> _TASK OBJECTIVE_: The answer must consist of every line in the data below that holds the word "children".

[Saved data entries]
[Start of Attachment]
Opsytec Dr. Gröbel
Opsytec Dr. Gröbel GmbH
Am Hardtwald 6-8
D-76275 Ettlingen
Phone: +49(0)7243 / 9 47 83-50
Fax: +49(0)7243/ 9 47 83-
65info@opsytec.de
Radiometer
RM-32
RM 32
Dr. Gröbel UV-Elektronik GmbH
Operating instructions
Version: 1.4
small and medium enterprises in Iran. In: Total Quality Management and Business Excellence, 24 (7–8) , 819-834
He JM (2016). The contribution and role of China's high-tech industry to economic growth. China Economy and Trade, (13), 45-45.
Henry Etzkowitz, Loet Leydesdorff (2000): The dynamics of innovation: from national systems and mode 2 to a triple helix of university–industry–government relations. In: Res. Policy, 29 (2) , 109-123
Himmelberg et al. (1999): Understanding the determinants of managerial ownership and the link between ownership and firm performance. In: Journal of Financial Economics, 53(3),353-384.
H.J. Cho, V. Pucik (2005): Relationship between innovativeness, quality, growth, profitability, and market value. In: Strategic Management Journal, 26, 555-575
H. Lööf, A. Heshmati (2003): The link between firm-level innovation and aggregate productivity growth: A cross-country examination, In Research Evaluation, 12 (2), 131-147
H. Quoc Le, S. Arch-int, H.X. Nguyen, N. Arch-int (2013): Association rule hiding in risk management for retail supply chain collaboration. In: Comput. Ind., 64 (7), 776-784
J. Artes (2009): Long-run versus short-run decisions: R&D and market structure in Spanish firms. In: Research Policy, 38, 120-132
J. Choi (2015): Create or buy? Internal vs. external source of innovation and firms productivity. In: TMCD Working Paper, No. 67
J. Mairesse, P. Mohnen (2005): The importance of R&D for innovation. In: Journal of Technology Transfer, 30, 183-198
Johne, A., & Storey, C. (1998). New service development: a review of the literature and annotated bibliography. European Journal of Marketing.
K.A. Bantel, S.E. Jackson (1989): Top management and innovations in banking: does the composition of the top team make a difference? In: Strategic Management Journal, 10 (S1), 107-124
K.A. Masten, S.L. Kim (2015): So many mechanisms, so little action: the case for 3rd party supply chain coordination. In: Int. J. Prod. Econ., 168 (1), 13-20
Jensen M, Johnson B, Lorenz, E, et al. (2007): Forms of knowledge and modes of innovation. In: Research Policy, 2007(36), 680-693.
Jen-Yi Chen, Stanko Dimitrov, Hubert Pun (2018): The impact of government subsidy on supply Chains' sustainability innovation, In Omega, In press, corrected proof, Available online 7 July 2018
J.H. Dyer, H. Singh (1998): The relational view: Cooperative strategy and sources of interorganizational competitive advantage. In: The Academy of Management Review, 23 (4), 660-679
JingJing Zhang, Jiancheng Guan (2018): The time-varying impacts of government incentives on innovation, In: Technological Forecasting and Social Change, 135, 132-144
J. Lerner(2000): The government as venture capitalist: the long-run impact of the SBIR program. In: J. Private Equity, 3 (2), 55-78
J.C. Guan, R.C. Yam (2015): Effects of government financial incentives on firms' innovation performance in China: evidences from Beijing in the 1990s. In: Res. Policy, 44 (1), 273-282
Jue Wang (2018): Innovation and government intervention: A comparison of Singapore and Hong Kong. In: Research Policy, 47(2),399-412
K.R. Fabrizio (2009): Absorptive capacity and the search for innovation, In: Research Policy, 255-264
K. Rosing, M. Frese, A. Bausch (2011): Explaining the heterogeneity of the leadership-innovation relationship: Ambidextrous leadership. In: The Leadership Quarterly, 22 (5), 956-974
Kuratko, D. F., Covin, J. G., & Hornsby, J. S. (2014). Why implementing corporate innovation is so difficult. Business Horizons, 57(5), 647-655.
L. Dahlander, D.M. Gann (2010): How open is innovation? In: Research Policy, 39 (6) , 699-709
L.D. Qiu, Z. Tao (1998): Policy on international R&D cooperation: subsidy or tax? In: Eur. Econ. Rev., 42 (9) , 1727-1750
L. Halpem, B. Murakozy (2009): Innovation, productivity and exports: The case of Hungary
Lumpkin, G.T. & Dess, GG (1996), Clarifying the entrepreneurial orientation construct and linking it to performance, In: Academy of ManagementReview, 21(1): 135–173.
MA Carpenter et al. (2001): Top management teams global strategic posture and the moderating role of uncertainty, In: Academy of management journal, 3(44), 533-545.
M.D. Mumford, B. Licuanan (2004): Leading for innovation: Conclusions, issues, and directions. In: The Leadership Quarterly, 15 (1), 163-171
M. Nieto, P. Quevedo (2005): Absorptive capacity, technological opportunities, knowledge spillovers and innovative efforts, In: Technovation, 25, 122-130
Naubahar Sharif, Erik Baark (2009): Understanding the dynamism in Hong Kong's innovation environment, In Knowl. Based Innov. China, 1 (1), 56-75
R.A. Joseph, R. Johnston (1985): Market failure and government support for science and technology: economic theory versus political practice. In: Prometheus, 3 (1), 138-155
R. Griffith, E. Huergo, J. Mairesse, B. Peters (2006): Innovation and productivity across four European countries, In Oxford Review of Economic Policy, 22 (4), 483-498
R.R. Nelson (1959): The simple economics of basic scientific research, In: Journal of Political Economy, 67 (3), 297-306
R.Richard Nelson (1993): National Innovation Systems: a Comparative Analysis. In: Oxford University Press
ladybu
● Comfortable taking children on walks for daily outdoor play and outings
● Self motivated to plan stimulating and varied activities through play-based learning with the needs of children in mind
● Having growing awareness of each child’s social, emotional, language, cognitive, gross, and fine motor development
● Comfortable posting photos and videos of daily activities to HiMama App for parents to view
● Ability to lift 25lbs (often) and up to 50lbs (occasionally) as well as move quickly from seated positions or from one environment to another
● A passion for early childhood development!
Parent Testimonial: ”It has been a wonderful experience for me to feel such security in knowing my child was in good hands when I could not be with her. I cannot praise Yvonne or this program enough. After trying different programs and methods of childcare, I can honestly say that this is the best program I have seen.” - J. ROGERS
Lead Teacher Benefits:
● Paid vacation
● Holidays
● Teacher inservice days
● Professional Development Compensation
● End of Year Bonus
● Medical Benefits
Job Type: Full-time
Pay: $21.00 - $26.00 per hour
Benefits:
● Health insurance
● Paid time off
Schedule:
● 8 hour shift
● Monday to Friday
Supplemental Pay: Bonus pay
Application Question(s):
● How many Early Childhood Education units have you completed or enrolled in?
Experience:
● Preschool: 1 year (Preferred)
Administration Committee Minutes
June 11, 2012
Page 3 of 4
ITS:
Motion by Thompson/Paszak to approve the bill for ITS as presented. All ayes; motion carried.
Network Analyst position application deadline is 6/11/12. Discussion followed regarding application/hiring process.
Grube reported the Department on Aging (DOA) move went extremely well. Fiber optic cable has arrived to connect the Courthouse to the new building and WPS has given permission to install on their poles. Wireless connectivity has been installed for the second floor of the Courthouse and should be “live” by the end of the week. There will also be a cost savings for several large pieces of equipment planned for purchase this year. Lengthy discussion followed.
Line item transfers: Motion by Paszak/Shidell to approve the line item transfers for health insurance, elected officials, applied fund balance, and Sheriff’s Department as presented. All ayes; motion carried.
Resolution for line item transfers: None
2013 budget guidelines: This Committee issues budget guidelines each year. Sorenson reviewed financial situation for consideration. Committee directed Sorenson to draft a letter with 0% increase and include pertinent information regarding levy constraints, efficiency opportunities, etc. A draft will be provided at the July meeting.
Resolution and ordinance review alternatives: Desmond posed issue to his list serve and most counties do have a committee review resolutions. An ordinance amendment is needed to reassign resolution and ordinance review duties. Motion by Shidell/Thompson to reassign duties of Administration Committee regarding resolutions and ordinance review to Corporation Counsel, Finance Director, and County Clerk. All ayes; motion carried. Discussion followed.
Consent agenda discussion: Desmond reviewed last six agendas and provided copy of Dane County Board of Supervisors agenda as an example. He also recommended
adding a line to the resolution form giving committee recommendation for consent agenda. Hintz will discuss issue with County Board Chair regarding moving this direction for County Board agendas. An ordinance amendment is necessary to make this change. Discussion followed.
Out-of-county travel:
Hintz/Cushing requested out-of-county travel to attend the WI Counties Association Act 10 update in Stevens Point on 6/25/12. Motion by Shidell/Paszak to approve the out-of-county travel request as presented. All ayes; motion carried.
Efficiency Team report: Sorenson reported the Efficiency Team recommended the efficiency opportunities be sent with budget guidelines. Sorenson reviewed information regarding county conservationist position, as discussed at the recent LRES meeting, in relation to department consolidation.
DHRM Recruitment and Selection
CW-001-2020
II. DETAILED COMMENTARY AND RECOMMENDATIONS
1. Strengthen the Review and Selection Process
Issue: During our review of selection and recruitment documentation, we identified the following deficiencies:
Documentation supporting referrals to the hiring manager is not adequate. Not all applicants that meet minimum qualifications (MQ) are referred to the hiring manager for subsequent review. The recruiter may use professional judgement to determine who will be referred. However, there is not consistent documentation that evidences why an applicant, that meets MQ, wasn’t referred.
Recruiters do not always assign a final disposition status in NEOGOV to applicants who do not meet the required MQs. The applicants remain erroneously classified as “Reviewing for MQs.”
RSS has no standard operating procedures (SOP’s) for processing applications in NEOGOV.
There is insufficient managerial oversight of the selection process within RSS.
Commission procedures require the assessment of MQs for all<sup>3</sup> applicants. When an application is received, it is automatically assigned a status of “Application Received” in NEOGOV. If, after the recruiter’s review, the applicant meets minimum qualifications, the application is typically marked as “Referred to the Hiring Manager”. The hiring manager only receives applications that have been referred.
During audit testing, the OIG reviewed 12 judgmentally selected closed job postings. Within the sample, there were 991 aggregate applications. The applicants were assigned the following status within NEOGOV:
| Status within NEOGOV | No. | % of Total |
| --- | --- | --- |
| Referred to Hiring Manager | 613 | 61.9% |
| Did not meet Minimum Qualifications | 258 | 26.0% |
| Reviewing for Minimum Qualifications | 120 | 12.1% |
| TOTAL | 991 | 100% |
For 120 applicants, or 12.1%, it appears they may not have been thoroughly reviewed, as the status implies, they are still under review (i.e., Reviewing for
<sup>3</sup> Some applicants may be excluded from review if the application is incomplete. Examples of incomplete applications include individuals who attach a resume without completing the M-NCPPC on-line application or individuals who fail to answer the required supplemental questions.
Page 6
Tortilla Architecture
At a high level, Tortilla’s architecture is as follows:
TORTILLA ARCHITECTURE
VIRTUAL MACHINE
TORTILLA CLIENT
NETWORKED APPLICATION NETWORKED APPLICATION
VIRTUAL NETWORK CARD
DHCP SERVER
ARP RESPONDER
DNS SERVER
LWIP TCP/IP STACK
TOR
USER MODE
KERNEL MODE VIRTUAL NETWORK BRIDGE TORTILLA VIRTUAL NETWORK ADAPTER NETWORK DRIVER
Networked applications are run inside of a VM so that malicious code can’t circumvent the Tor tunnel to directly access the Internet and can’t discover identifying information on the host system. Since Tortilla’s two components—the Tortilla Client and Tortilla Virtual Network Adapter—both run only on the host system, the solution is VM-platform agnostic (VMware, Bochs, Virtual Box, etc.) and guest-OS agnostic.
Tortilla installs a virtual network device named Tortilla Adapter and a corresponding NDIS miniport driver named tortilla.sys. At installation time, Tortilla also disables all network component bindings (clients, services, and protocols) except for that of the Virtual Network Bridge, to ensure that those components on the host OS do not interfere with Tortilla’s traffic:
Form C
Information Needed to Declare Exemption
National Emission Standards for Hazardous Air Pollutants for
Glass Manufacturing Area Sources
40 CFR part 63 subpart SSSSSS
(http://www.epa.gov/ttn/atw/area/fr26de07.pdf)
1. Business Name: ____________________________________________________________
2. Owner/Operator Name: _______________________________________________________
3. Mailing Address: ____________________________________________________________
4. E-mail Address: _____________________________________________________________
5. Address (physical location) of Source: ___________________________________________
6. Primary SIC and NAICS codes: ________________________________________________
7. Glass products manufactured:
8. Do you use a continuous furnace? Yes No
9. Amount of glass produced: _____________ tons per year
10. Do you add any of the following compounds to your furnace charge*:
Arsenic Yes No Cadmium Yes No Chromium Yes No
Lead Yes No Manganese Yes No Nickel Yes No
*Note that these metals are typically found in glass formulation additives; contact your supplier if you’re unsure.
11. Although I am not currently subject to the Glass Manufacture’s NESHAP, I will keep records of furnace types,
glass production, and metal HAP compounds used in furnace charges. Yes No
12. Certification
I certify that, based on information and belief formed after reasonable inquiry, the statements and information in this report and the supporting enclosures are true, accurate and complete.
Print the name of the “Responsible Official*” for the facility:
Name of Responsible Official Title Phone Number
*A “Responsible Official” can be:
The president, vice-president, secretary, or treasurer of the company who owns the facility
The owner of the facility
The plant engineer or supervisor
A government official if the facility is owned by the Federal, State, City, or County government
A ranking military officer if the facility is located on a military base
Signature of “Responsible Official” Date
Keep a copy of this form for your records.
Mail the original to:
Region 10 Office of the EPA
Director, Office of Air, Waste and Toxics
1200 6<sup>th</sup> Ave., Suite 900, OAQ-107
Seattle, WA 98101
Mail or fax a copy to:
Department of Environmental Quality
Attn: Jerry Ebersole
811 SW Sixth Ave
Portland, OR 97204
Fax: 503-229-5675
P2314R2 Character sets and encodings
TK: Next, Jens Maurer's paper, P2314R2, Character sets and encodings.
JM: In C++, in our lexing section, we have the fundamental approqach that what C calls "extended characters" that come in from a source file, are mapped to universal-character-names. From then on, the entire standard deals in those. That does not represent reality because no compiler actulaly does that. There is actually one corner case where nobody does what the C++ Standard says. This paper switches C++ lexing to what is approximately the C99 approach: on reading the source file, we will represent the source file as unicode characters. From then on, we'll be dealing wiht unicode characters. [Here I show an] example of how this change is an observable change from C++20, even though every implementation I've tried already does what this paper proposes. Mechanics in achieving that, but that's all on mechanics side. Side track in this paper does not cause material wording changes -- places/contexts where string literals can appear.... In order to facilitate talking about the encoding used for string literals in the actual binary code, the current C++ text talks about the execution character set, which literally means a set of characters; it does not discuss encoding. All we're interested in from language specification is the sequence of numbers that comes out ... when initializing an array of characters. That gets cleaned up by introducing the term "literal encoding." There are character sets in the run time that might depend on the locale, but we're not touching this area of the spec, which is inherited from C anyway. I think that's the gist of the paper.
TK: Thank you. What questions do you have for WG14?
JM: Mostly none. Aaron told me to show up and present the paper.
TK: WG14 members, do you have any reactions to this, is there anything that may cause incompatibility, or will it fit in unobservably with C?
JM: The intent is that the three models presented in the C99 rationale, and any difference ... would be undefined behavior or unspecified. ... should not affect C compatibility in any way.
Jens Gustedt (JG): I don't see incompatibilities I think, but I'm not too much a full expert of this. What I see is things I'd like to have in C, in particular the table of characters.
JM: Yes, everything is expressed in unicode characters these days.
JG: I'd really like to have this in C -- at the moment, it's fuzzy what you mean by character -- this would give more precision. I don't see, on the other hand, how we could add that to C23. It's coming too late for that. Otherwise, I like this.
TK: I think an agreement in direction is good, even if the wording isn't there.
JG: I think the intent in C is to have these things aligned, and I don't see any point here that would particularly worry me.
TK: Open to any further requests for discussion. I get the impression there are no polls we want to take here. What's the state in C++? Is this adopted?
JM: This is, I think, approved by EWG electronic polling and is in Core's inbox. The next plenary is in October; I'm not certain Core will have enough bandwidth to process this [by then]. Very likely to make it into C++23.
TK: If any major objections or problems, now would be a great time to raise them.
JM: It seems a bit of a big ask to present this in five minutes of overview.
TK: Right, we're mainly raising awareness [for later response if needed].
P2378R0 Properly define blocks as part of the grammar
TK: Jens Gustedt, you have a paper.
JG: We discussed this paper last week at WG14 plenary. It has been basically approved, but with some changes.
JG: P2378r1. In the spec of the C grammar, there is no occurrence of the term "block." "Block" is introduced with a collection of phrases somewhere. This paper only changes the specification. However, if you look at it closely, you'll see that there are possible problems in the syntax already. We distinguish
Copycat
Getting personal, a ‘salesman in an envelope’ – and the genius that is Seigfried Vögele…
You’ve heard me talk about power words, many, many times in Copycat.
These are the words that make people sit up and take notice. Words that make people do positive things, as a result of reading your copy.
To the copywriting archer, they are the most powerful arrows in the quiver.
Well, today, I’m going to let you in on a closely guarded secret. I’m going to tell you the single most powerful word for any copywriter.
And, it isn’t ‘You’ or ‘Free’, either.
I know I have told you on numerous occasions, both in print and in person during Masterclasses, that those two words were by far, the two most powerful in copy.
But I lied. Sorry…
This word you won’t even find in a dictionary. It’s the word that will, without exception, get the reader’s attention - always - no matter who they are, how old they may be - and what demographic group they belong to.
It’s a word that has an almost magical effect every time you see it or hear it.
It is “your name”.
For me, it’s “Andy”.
[End of Attachment]
> _RESPONSE TO THIS TASK_:
● Comfortable taking children on walks for daily outdoor play and outings
● Self motivated to plan stimulating and varied activities through play-based learning with the needs of children in mind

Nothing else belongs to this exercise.